*Job item*
Print the lines in the listing below starting at the line with "社会保障和就业支出: 320 -> 0" and ending at the line with "1996-05: 175 -> 150", both included. Reproduce them exactly and omit every picture.
━━━ Material shown
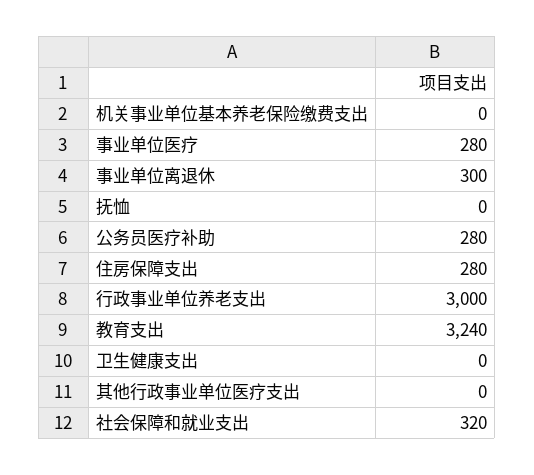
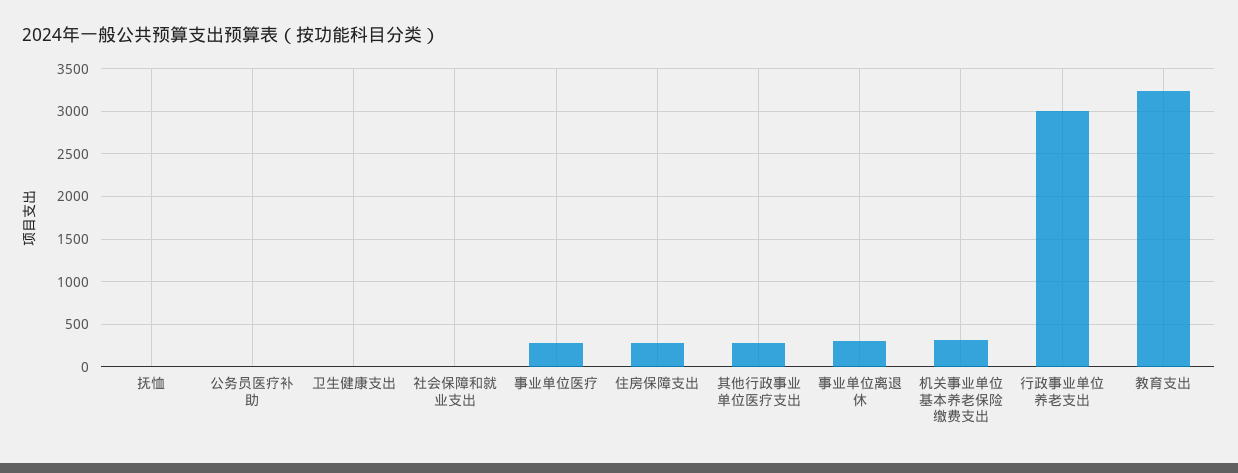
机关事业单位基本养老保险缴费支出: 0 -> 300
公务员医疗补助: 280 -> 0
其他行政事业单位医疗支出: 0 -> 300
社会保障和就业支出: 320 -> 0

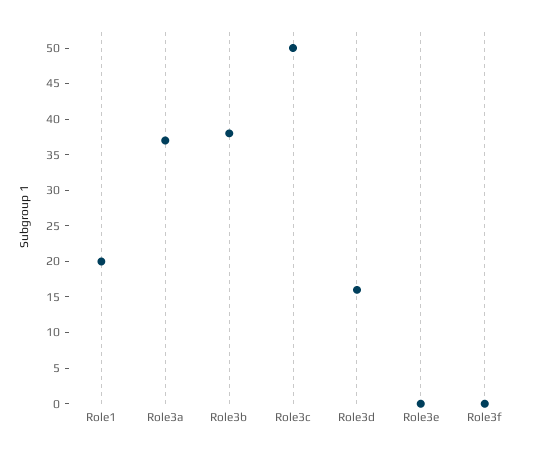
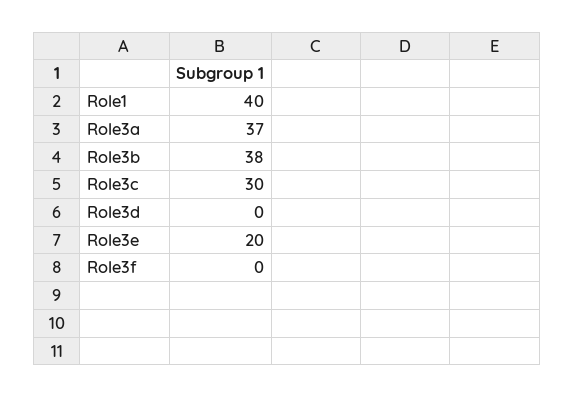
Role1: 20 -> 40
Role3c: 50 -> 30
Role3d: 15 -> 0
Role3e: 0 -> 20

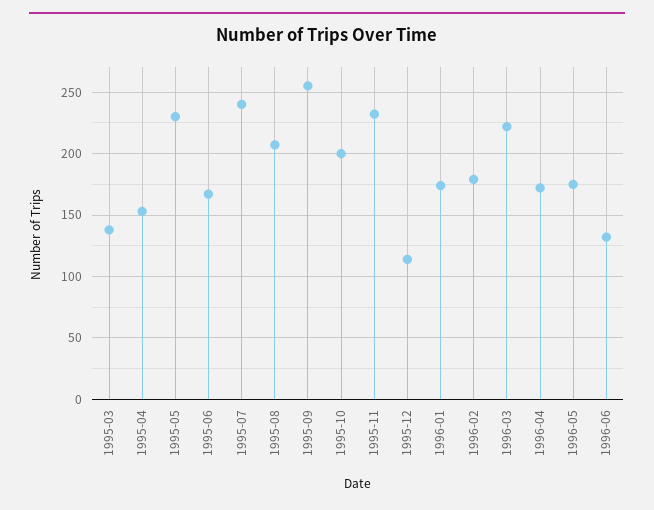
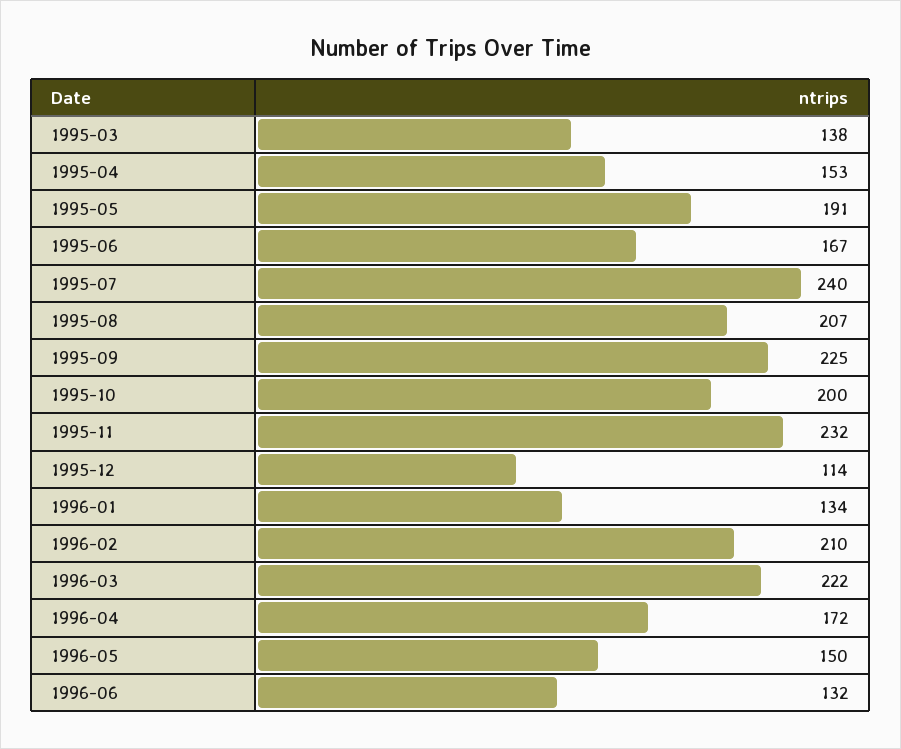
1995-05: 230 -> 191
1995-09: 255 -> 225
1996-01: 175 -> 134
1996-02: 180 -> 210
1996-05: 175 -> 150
━━━━━━
━━━ Material shown
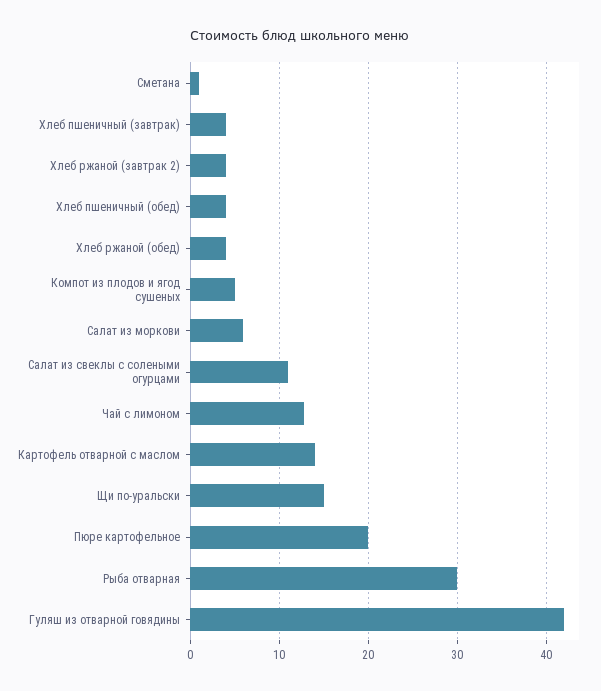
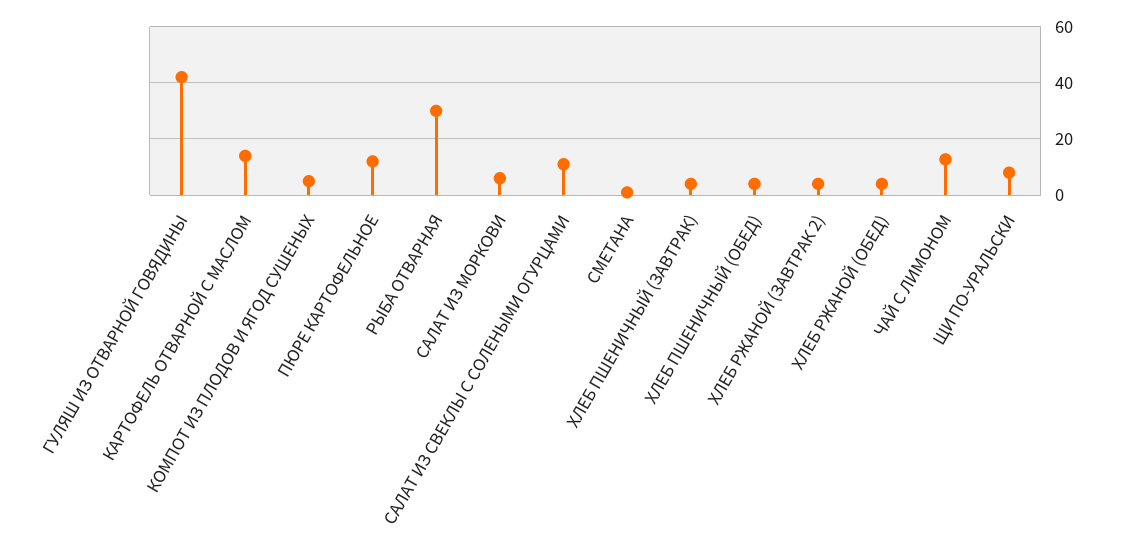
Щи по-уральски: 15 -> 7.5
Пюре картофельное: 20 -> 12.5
━━━━━━
*Answer to the problem*
社会保障和就业支出: 320 -> 0

Role1: 20 -> 40
Role3c: 50 -> 30
Role3d: 15 -> 0
Role3e: 0 -> 20

1995-05: 230 -> 191
1995-09: 255 -> 225
1996-01: 175 -> 134
1996-02: 180 -> 210
1996-05: 175 -> 150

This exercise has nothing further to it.